Mungkin, setelah kita menyadari telah berjalan sejauh ini, sudah saatnya kita berhenti bertanya. Sudah saatnya kita berhenti berpikir, berhenti ragu-ragu, berhenti cemas, berhenti takut. Sudah saatnya kita mengikhlaskan, apa pun yang terjadi, apapun yang kita rasakan, apapun yang menimpa kita, apapun! Sudah saatnya kita membiarkan --rasa kehilangan, juga rasa sakit, kemalasan, kebosanan, perasaan gagal; kesedihan dan ketidakbahagiaan.
Biarkan saja segala sesuatunya.
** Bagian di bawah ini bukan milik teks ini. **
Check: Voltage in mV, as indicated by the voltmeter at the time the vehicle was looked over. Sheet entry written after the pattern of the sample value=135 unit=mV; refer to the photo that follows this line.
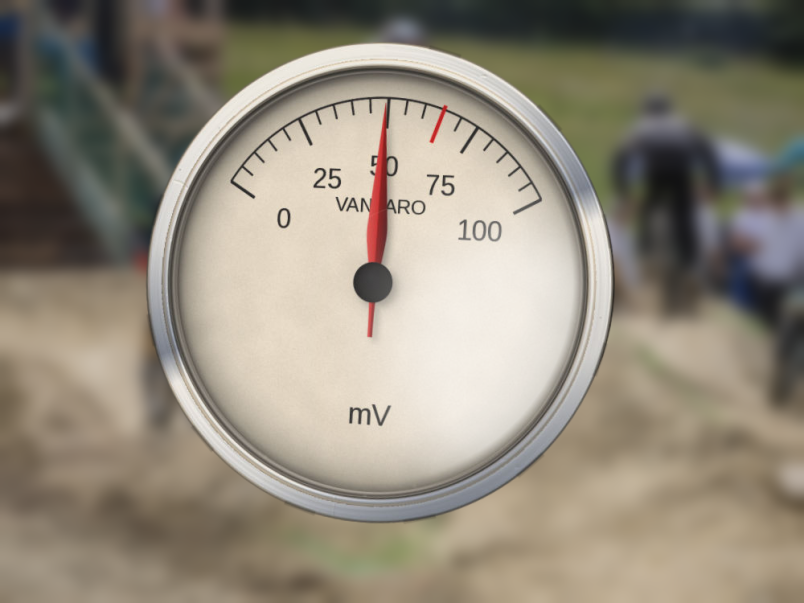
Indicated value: value=50 unit=mV
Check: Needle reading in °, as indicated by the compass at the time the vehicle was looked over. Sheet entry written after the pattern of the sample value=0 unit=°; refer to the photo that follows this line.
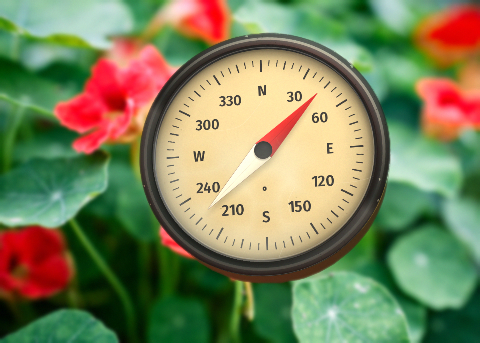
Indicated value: value=45 unit=°
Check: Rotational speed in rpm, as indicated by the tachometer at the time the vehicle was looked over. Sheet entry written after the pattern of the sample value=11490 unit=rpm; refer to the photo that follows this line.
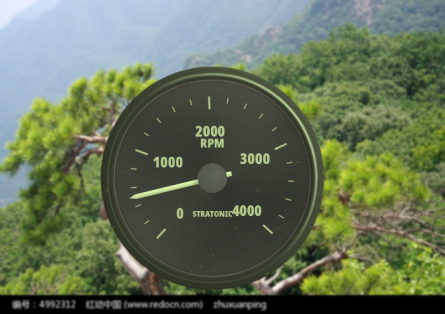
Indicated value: value=500 unit=rpm
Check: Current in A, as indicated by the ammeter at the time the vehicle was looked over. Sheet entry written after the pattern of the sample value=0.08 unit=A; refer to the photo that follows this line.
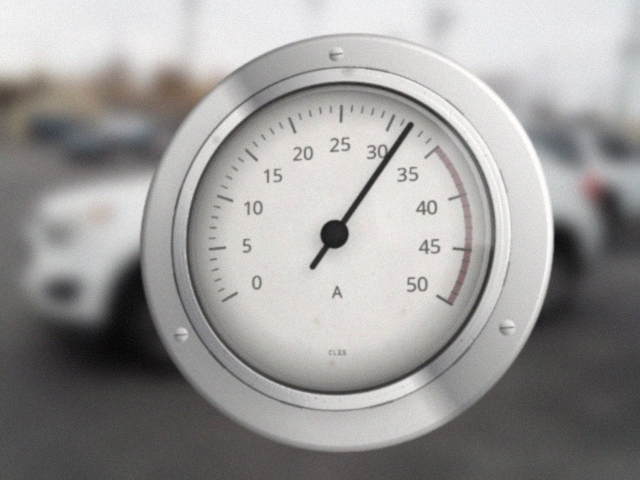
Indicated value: value=32 unit=A
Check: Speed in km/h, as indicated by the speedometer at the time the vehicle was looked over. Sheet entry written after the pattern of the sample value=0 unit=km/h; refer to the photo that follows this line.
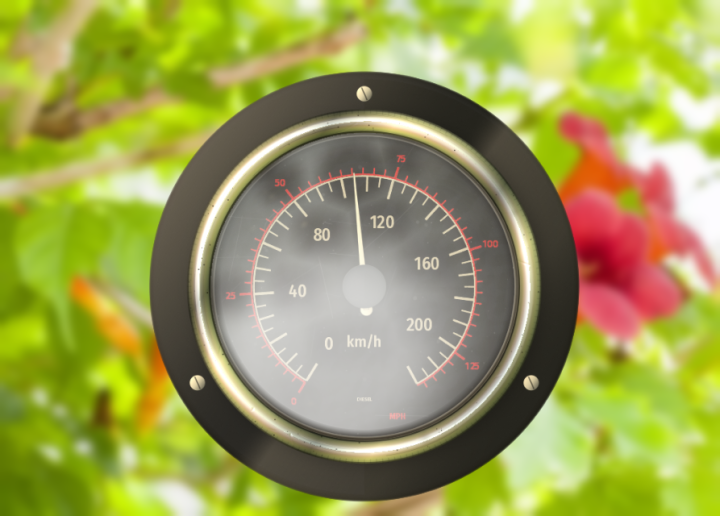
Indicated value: value=105 unit=km/h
Apapun yang terjadi, tidak masalah. Apapun yang kita alami, terima saja, tanpa perlawanan --tidak ada preferensi, tidak ada pilihan, tidak ada yang baik dan buruk, tidak ada argumen, dan tidak ada komentar. Sambil sesekali mendengarkan suara batin kita, selebihnya: merelakan.
Aku telah mencoba satu hal sederhana. Ketika berbaring di tempat tidur pada malam hari, dan mata begitu sulit terpejam: biarkan saja. Tidak perlu menghindar, tidak perlu berusaha keras. Ketika ketinggalan bus Transjakarta karena aku berjalan terlalu lambat, atau antrean sedang panjang, atau mesin kartu pembayaran lemot bahkan ngadat: biarkan saja. Tunggu saja bus berikutnya.
Dalam Alice in Wonderland karya Lewis Carol, yang pernah difilmkan antara lain oleh sutradara Tim Burton, Alice terkejut melihat Chesire Si Kucing duduk di atas cabang pohon di dekatnya sambil menyeringai lebar. Layaknya semua makhluk di Wonderland, Chesire pandai bicara seperti netizen. Kucing itu tidak hanya membuat Alice terkecoh dalam percakapan mereka, tetapi ia juga tiba-tiba menghilang, lalu tanpa tanda-tanda muncul lagi secara tiba-tiba pula.
"Kuharap kau tidak terus-terusan muncul dan menghilang tiba-tiba. Kau membuatku pusing," keluh Alice. "Baiklah," kata si kucing, dan kali ini menghilang agak perlahan, dimulai dari ujung ekornya, dan berakhir dengan "meninggalkan" seringai, sampai beberapa saat setelah seluruh tubuhnya menghilang dari pandangan. Wah, sudah sering aku melihat kucing tanpa seringai, batin Alice. Tetapi, ini, seringai tanpa kucing! Itu hal paling aneh yang pernah kulihat dalam hidupku.
Hidup kita akan terus berjalan, dengan rasa bahagia dan sedih berdampingan; dengan luka, rasa sakit, kehilangan, penyesalan, dan kehampaan yang menyertainya --akan selalu ada kucing-kucing yang datang dan pergi; akan selalu ada anjing-anjing yang hilang. Meninggalkan seringainya.
Aku ingin mengalami kegagalan. Tidak apa-apa kalau aku merasa kehilangan. Biarkan saja segala kegelisahan, cemas, dan rasa bosan. Aku tak akan melawan kemalasan. Yang kuperlukan hanya duduk sejenak, tidak berpikir, mengabaikan semua suara batin dan berdiam dalam keheningan momen saat ini, untuk menyadari betapa menyenangkan keadaan tersebut, dan berkata pada diriku sendiri, ini sudah cukup baik --atau, kalau kata seorang teman, semua akan baik-baik saja-- kemudian mengarahkan kembali pandangan, pikiran, dan perhatianku ke jalan yang lebih baik lagi.
Agar seperti Alice, aku bisa merasakan yang aneh, yang ajaib, yang indah, dari yang tertinggal.